The second problem is loss of volume access after the fileserver
writes to the FileLog:
CopyOnWrite corruption prevention: detected zero nlink for volume N inode vnode:V unique:U tag:T (dest), forcing volume offline
No data corruption occurs but after each occurence the volume is salvaged. After the 16th automatic salvage the volume is taken offline until there is manual intervention by an administrator.
This bug, a file descriptor leak, was introduced in v0.184 as a side effect of one of the fixes for the libyfs_vol reference counting errors.
The final issue is the on-going problems that some customers
have experienced with Linux clients either with the shell
shell-init: error retrieving current directory: getcwd: cannot access parent directories: No such file or directory
or "mount --bind" failing with
mount: mount(2) failed: No such file or directory
$ cd /afs/example.com/
$ ls -al /proc/self/cwd
/proc/self/cwd -> /afs/example.com (deleted)
The symptom occurs when a Linux dentry (directory entry) object ends up in an unhashed state although it is referenced by an inode.
Since v0.180 AuriStor has revised code paths to improve error code reporting and avoid race conditions that can generate this behavior. Apparently, there are still additional conditions that have yet to be identified. v0.188 includes a band-aid whereby an unhashed denty will be rehashed when needed. However, AuriStor is still trying to find and address the root cause.

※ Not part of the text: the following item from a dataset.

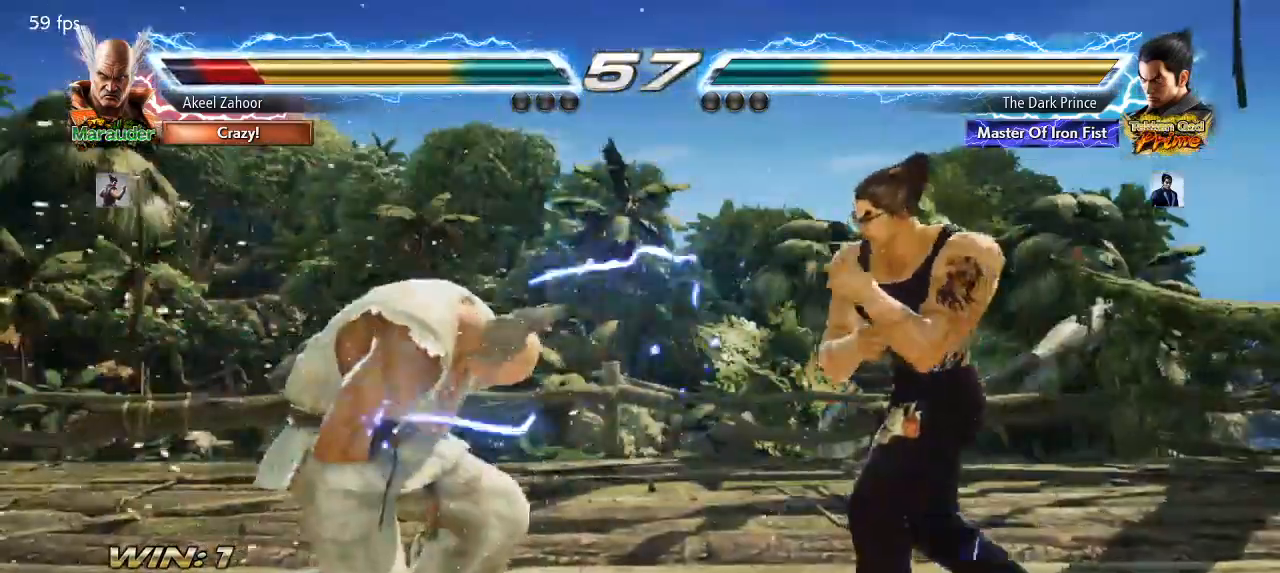
{"dt_ms": 500, "buttons": [], "left_stick": "center"}
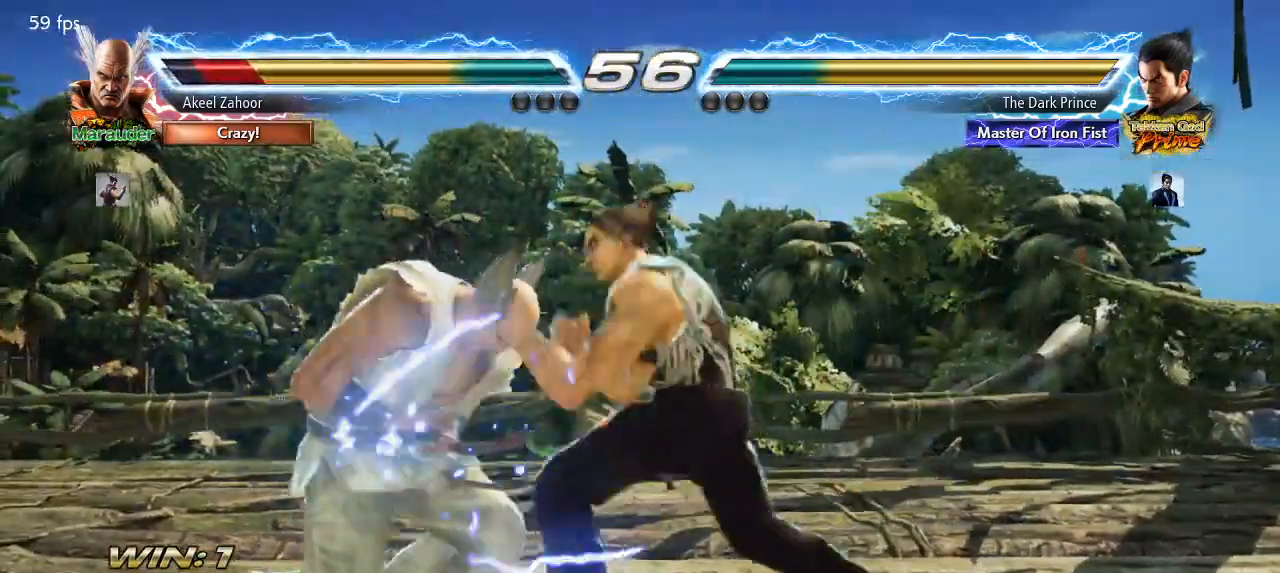
{"dt_ms": 500, "buttons": [], "left_stick": "right", "events": [[33, "left_stick", "down"], [67, "R1", "down"], [117, "R1", "up"], [117, "left_stick", "center"], [450, "left_stick", "right"]]}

Therefore the AuriStorFS kernel module will log a warning when a dentry is rehashed
Changes since v0.184 are primarily focused on the UNIX/Linux cache manager and fixing operational issues reported in the volserver and fileserver. The v0.184 release implemented major changes to the UNIX/Linux cache manager. This release fixes bugs introduced in v0.184 and missed edge cases. It also continues the refactoring of internal interfaces to propagate error codes and signals to userland applications. VolserLog messages related to the volserver transaction lifecycle have been thoroughly revamped. Additional reliability improvements within RX are included.
- New Platforms:
- Red Hat Enterprise 8
- xfs reflinks (requires new filesystem) changes AuriStorFS StoreData RPC copy-on-write performance from O(filelength) to O(write length).
- significant improvements in udp performance compared to rhel7.
- extended berkeley packet filters provides for fairer distribution of rx call processing across multiple rx listener threads.
- Fedora 30
- Unix CM:
- v0.184 moved the /etc/yfs/cmstate.dat file to /var/yfs. With this change afsd would fail to start if /etc/yfs/cmstate.dat exists but contains invalid state information. This is fixed.
- v0.184 introduced a potential deadlock during directory processing. This is fixed.
Many sites have noticed that clients with v0.184 installed might log Lost contact with xxxx server ... referencing a strange negative error code and that fileservers might log FetchData Write failure ... errors from any Linux client version.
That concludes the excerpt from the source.